Para os alunos do Ensino Médio, a proposta, segundo a professora, é que possam ficar na aldeia: "Não façam como eu, que não tinha esperança nenhuma. Agora, as portas estão se abrindo,  os nossos jovens são aqueles que futuramente vão seguir com nossa história, a nossa luta, a gente está preparando eles para isso, esses meninos vão ser formados, não voltados para o mercado de trabalho lá fora, mas para nós,  que cada um vá se encaixando nas oportunidades surgidas por aqui. Já temos, por exemplo, professores que foram nossos estudantes".

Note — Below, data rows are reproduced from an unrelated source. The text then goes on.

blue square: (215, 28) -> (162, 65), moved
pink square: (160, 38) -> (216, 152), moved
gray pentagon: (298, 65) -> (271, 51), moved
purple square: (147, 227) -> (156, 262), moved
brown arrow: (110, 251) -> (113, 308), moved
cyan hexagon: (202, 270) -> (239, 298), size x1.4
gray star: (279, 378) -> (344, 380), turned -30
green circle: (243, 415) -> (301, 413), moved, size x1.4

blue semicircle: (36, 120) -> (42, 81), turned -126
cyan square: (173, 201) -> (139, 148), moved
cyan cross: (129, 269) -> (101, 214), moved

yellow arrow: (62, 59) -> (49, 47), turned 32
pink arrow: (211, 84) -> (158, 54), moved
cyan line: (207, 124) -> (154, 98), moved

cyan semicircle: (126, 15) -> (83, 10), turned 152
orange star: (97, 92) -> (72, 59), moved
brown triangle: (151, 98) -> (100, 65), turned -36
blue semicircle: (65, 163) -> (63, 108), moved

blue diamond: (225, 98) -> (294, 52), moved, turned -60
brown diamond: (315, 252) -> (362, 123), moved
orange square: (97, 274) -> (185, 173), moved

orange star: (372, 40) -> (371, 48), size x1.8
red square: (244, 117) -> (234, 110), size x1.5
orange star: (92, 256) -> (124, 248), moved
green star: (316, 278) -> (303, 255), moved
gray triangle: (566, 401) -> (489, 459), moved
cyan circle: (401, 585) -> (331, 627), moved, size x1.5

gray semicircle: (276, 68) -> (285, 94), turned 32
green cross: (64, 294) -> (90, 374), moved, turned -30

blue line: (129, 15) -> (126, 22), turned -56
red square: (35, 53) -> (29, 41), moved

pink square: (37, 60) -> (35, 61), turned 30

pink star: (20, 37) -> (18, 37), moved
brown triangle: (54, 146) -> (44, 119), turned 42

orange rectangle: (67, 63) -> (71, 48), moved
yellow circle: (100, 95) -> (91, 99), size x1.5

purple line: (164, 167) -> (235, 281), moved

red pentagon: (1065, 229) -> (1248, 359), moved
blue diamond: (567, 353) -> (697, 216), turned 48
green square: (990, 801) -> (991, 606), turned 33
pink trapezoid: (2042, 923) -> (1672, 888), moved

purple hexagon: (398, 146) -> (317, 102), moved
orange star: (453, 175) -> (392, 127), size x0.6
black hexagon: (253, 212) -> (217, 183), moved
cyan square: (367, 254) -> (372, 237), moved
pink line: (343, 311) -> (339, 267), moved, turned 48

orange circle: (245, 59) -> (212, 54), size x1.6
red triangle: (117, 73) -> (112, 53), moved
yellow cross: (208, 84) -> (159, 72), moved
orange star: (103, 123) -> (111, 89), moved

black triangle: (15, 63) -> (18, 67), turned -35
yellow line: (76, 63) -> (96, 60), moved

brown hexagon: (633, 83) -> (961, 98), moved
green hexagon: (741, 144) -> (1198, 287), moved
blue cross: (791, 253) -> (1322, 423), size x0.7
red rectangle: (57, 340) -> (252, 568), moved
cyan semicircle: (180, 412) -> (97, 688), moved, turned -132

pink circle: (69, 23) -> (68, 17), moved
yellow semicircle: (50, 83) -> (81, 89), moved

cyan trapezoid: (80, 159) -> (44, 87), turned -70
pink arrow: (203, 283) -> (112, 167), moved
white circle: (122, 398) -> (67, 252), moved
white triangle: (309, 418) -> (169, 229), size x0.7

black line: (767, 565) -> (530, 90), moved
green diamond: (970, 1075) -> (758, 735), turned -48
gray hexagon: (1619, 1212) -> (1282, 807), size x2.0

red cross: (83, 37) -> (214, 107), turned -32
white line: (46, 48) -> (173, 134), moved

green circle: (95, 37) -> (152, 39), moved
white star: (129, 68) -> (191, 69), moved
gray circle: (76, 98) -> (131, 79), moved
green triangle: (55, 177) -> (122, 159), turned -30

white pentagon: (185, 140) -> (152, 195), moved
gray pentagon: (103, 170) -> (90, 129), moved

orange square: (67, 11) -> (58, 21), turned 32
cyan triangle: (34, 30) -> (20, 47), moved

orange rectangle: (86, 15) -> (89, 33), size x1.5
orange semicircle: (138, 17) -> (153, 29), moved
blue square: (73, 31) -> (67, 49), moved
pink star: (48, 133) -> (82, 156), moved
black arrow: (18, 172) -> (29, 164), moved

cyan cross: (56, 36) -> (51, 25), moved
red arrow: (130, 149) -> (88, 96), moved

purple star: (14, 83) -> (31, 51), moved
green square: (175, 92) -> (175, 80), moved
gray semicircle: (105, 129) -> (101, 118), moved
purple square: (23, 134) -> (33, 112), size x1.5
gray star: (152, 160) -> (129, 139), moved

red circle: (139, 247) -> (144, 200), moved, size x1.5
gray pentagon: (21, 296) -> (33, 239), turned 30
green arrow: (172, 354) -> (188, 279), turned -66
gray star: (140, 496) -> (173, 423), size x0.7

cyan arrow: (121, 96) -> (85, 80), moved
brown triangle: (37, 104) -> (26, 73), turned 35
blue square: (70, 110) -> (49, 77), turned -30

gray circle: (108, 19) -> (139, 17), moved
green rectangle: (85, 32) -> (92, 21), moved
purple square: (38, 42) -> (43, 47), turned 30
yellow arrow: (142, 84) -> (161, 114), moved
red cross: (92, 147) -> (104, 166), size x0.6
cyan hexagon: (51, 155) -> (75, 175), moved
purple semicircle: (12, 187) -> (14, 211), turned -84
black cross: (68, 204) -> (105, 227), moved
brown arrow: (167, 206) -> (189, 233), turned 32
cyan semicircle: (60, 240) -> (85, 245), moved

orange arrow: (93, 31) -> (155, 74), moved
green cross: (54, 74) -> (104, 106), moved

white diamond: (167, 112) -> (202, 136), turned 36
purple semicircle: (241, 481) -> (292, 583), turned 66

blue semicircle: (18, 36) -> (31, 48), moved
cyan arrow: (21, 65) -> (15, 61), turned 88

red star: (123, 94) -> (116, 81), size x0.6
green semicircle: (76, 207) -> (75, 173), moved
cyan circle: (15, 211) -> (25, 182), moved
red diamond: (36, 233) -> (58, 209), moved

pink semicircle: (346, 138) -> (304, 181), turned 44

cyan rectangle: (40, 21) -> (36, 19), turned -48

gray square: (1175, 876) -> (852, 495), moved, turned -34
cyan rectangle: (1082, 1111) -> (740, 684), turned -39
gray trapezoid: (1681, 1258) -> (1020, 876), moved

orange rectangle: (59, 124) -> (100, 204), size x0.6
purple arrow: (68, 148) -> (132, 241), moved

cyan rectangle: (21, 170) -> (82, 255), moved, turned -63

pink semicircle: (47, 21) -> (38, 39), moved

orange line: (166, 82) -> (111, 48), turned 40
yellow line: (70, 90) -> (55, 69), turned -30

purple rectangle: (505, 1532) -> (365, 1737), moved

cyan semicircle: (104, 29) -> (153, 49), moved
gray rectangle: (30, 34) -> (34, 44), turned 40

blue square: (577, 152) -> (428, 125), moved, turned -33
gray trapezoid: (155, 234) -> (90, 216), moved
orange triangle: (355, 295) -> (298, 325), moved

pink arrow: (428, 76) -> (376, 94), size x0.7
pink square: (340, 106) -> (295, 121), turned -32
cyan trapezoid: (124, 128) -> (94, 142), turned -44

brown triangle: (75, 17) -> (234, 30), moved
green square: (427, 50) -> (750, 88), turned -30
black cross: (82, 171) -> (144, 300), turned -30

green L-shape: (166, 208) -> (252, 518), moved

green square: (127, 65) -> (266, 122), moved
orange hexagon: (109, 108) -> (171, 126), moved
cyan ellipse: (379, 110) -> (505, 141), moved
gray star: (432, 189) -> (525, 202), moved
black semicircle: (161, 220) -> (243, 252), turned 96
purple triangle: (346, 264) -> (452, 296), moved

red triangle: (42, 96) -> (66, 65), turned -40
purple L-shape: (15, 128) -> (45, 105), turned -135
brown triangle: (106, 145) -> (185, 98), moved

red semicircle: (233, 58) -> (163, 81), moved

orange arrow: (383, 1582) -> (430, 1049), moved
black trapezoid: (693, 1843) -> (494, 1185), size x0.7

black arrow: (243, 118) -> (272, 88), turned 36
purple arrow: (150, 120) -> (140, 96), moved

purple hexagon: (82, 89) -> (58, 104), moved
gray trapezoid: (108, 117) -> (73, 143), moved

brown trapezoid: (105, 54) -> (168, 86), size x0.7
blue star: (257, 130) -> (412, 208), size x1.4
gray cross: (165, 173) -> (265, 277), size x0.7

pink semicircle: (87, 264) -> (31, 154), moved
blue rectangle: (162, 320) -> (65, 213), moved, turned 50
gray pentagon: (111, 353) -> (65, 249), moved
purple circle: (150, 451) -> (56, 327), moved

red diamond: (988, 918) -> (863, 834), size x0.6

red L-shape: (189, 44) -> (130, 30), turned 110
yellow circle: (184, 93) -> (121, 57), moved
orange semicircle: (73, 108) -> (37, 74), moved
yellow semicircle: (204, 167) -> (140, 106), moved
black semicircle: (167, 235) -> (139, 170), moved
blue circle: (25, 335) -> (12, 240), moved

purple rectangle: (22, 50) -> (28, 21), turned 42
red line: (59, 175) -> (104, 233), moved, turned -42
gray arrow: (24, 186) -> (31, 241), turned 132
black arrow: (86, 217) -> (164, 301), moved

Entre os alunos de Liduína, estão a filha Sabrina e o marido João. "Quando casamos, João não conhecia letra nenhuma, mas tem muita sabedoria com a história do nosso povo. Aí eu incentivei". Os olhos também brilham quando fala sobre Sabrina: "Estou preparando minha filha para ser uma grande líder, vejo ela como uma potência muito forte, além de ser uma pessoa que me acompanha, muito esforçada, e também artesã igual a mim".

Sabrina retribui as palavras: "Eu espero que um dia seja como tia Raimunda e minha mãe, que é incrível.  Tento seguir seus passos. Eu vou seguir a luta, não deixar a história de nossos antepassados acabar, vou apresentar o torém (dança), não vou sair daqui nunca".